About a month ago I bought a 4x6 bandsaw. And have desperately needed a way to hold long material.  Since I have also recently got a welder that has opened up a whole new way for me to machine and fabricate things in my shop. This was a fun project and good practice on the welding end. I used 3/32 7018 electrodes for everything running DC+ @ about 85 amps.


----------



## melsdad (Dec 7, 2014)

The main body is 2.250" dia.  1018 and the legs are 3/4" black pipe.  The height adjustment is a piece of 1.125" ACME threaded rod. I made two interchangeable rests that are easy to swap out and held in place with a set screw.


----------



## melsdad (Dec 7, 2014)

Holding the legs to tack them in place took some messing around but I got it done. The welds aren't as pretty as I would like but they are strong.


----------



## ebgb68 (Dec 7, 2014)

Nice work !


----------



## melsdad (Dec 7, 2014)

The hardest thing to weld was the spokes on the height adjustment nut. I'm glad I practiced on a few pieces before I welded the real thing.
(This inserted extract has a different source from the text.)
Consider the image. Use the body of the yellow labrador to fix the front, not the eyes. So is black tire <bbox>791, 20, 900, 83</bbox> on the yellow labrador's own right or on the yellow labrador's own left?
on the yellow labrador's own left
Those welds are pretty ugly.


----------



## SG51Buss (Dec 7, 2014)

Nice project.  Nice writeup.  Getting long items to set perfectly flat on the sawbase can be tricky.  How do you approach that?


----------



## hman (Dec 8, 2014)

VERY nice stand!  Interchangeable tops is a great idea.



SG51Buss said:


> Getting long items to set perfectly flat on the sawbase can be tricky.  How do you approach that?
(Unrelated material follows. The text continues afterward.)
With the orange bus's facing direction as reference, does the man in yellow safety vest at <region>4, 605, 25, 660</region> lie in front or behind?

I place a cheap laser level (the kind that doesn't level itself) on the saw.  Then I adjust the (roller type) material support so the laser dot just grazes the upper surface of the roller.


----------



## sniggler (Dec 8, 2014)

Melsdad, That is a classy bit of fabrication very nicely done.

Bob


----------



## Reeltor (Dec 8, 2014)

Melsdad that is a nice material holder you fabricated.  I see that you have some of the harbor freight adjustable roller/folding stands in the background.  As-is the HF stand sits too tall to use with the horizontal saw.  I took the easy way out and instead of making a dedicated  stock holder for the saw; I modified the HF unit.  I just pulled the roller and connected square tube out of the foot assembly, then cut the square tube so that it will go into the stand and be level with the saw.  It's definitely not as nice as your stand but it will do for quick and dirty. )

Mike

On edit it seems that John Herrmann has the HF stands in his photos.


----------



## hman (Dec 8, 2014)

Reeltor said:


> On edit it seems that John Herrmann has the HF stands in his photos.



I seem to recall that I got that stand at Shears & Sawbucks.  It was a bunch of years ago, and it's at my Corvallis shop (and I'm in AZ), so I can't verify.  Anyway, it has a very useful range of adjustments for my bandsaw.


----------